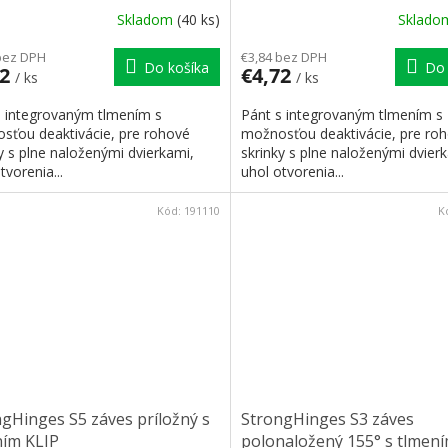
Skladom
(40 ks)
Sklad
bez DPH
€3,84 bez DPH
Do košíka
Do 
72
€4,72
/ ks
/ ks
s integrovaným tlmením s
Pánt s integrovaným tlmením s
sťou deaktivácie, pre rohové
možnosťou deaktivácie, pre ro
y s plne naloženými dvierkami,
skrinky s plne naloženými dvier
tvorenia...
uhol otvorenia...
Kód:
191110
K
gHinges S5 záves príložný s
StrongHinges S3 záves
ním KLIP
polonaložený 155° s tlmení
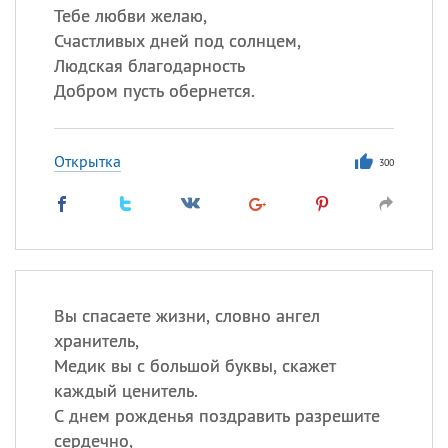
Тебе любви желаю,
Счастливых дней под солнцем,
Людская благодарность
Добром пусть обернется.
Открытка
300
Вы спасаете жизни, словно ангел
хранитель,
Медик вы с большой буквы, скажет
каждый ценитель.
С днем рожденья поздравить разрешите
сердечно,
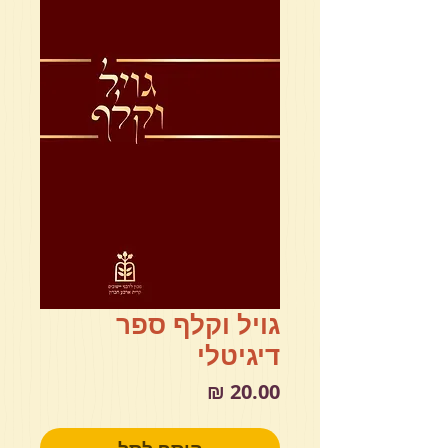
גויל וקלף ספר
דיגיטלי
מחיר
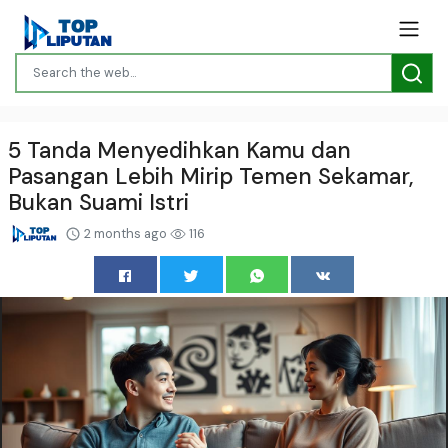
5 Tanda Menyedihkan Kamu dan
Pasangan Lebih Mirip Temen Sekamar,
Bukan Suami Istri
2 months ago
116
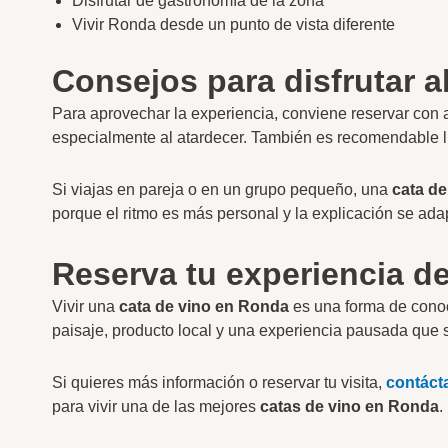
Disfrutar de gastronomía de la zona
Vivir Ronda desde un punto de vista diferente
Consejos para disfrutar 
Para aprovechar la experiencia, conviene reservar con a
especialmente al atardecer. También es recomendable lle
Si viajas en pareja o en un grupo pequeño, una
cata d
porque el ritmo es más personal y la explicación se adap
Reserva tu experiencia d
Vivir una
cata de vino en Ronda
es una forma de conoc
paisaje, producto local y una experiencia pausada que se
Si quieres más información o reservar tu visita,
contáct
para vivir una de las mejores
catas de vino en Ronda
.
++++
§ **Work request**
Print only the lines from the opening line of the listing to the line containing "especialmente al atardecer.", inclusive, exactly as they appear and without pictures.

§ **Output for this task**
Skladom
(40 ks)
Sklad
bez DPH
€3,84 bez DPH
Do košíka
Do 
72
€4,72
/ ks
/ ks
s integrovaným tlmením s
Pánt s integrovaným tlmením s
sťou deaktivácie, pre rohové
možnosťou deaktivácie, pre ro
y s plne naloženými dvierkami,
skrinky s plne naloženými dvier
tvorenia...
uhol otvorenia...
Kód:
191110
K
gHinges S5 záves príložný s
StrongHinges S3 záves
ním KLIP
polonaložený 155° s tlmení
Тебе любви желаю,
Счастливых дней под солнцем,
Людская благодарность
Добром пусть обернется.
Открытка
300
Вы спасаете жизни, словно ангел
хранитель,
Медик вы с большой буквы, скажет
каждый ценитель.
С днем рожденья поздравить разрешите
сердечно,
גויל וקלף ספר
דיגיטלי
מחיר
5 Tanda Menyedihkan Kamu dan
Pasangan Lebih Mirip Temen Sekamar,
Bukan Suami Istri
2 months ago
116
Disfrutar de gastronomía de la zona
Vivir Ronda desde un punto de vista diferente
Consejos para disfrutar 
Para aprovechar la experiencia, conviene reservar con a
especialmente al atardecer. También es recomendable lle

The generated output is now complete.